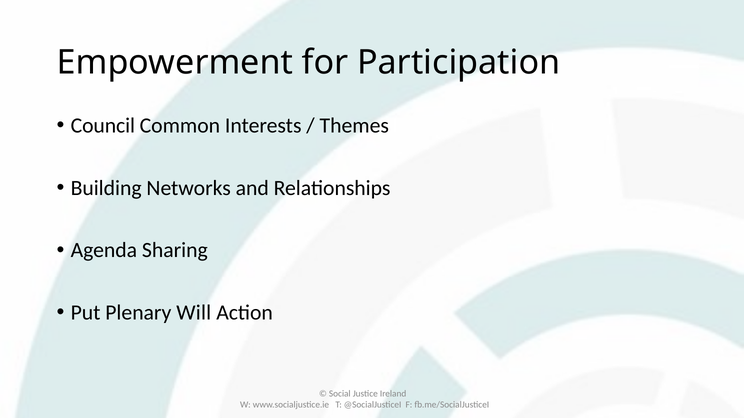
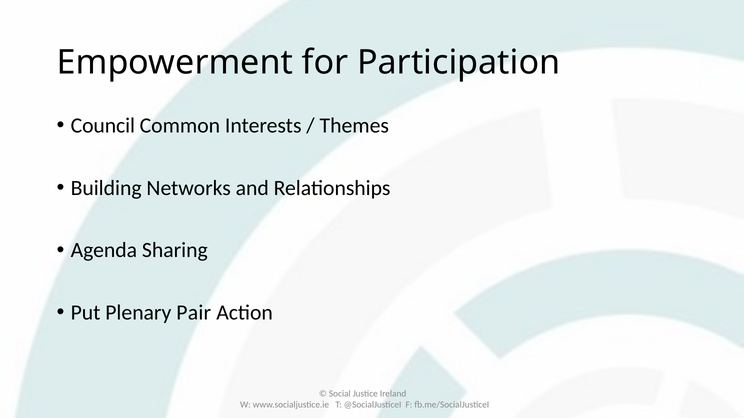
Will: Will -> Pair
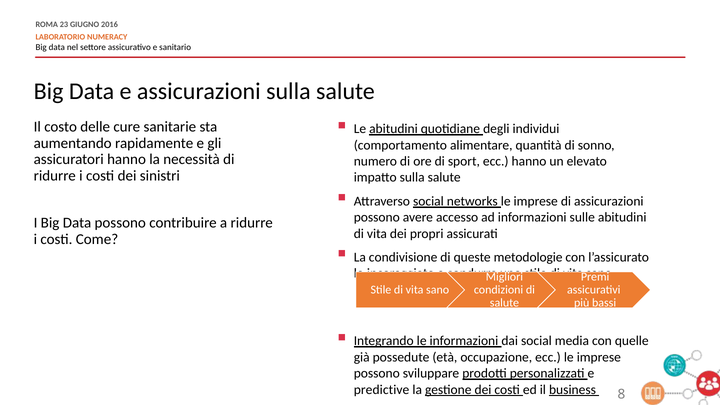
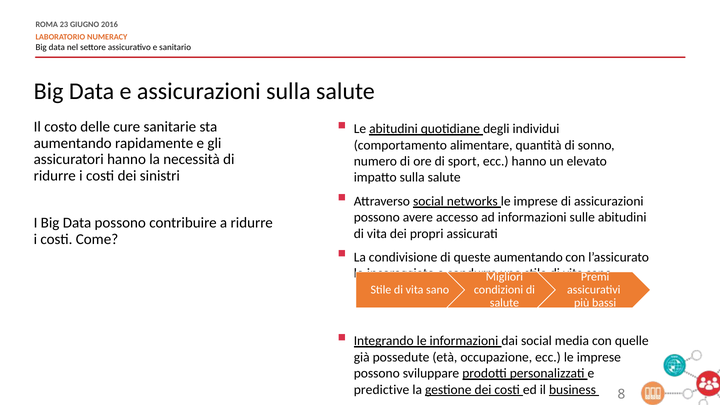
queste metodologie: metodologie -> aumentando
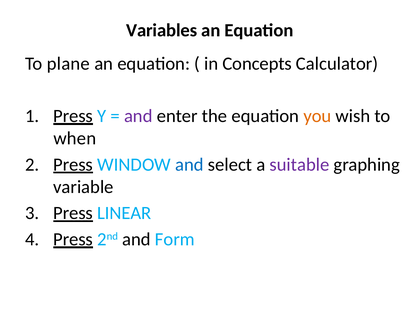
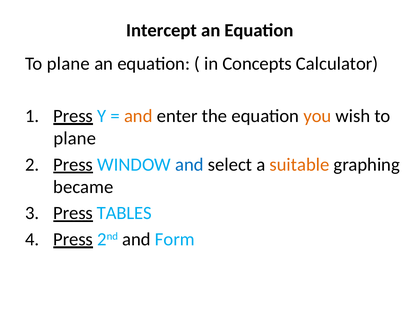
Variables: Variables -> Intercept
and at (138, 116) colour: purple -> orange
when at (75, 138): when -> plane
suitable colour: purple -> orange
variable: variable -> became
LINEAR: LINEAR -> TABLES
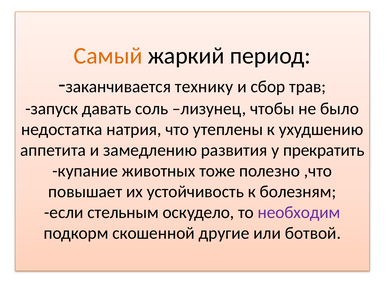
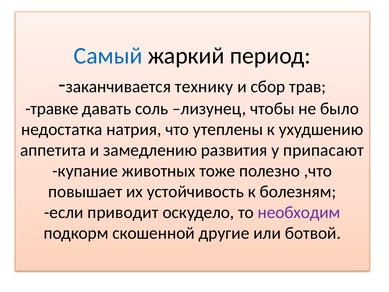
Самый colour: orange -> blue
запуск: запуск -> травке
прекратить: прекратить -> припасают
стельным: стельным -> приводит
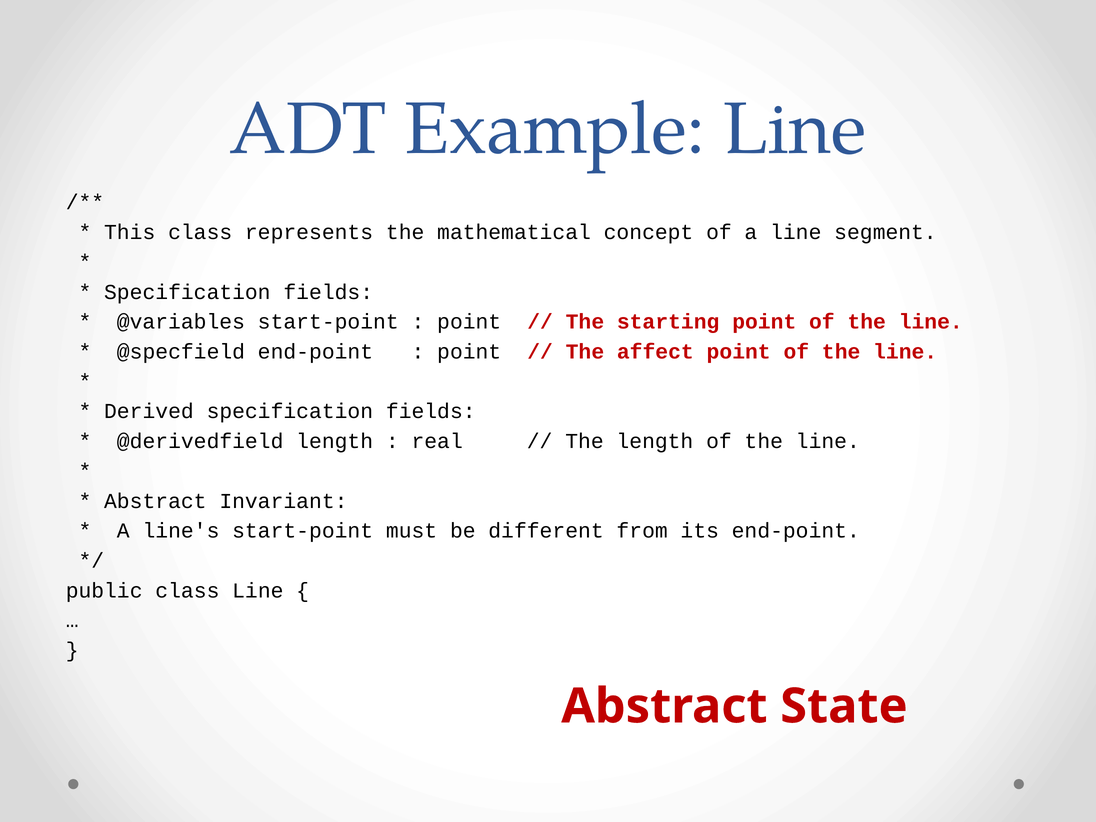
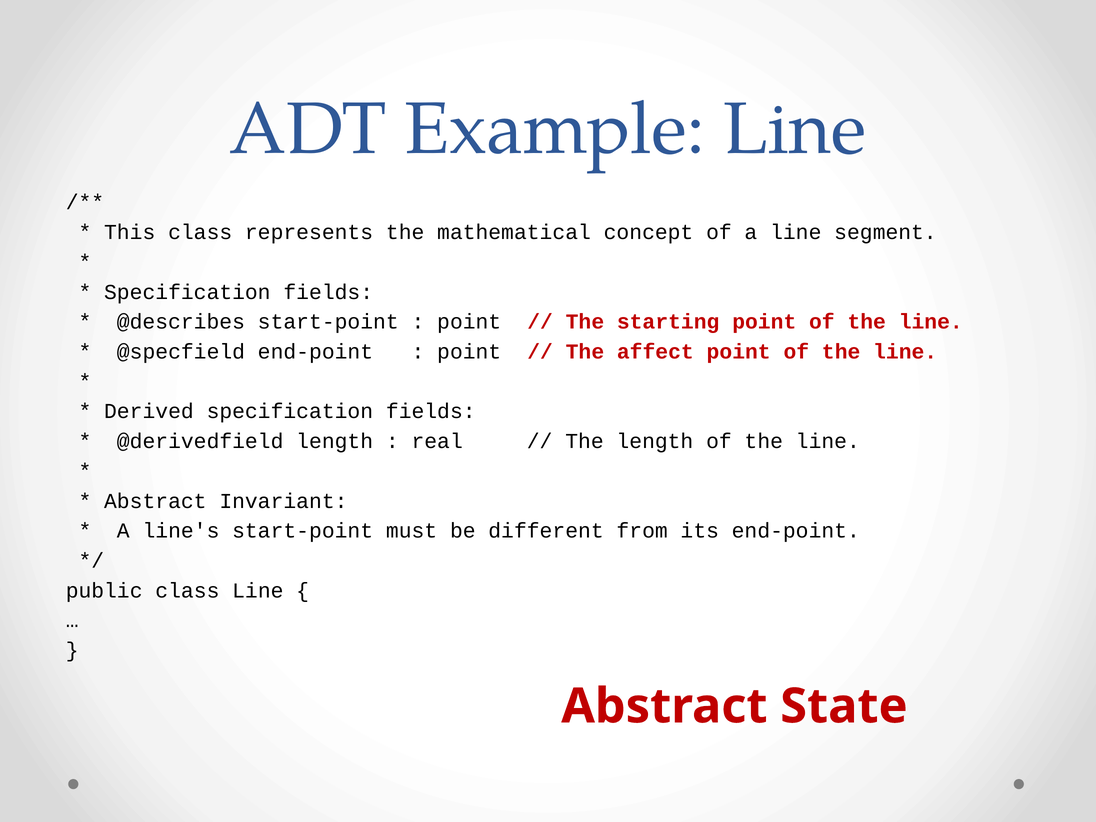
@variables: @variables -> @describes
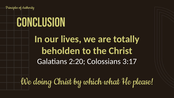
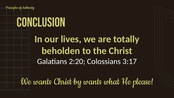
We doing: doing -> wants
by which: which -> wants
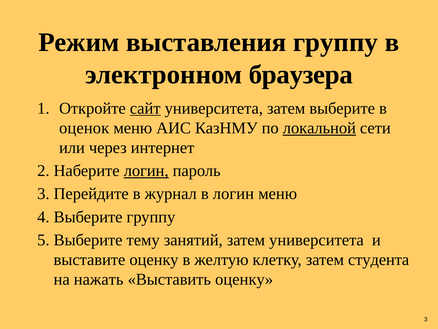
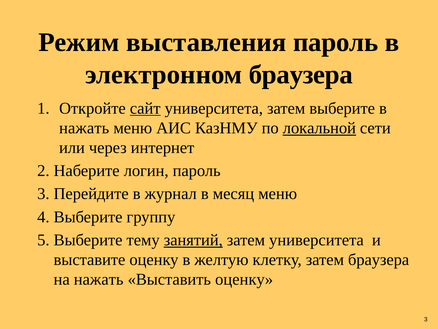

───

:: Exercise aim ::
Reproduce the lines from the start of the records down through the line containing "LINEAR: LINEAR -> TABLES", swapping "purple" for "violet" and changing nothing else. Omit the pictures from your answer.

:: The solution ::
Will: Will -> Pair
queste metodologie: metodologie -> aumentando
Variables: Variables -> Intercept
and at (138, 116) colour: violet -> orange
when at (75, 138): when -> plane
suitable colour: violet -> orange
variable: variable -> became
LINEAR: LINEAR -> TABLES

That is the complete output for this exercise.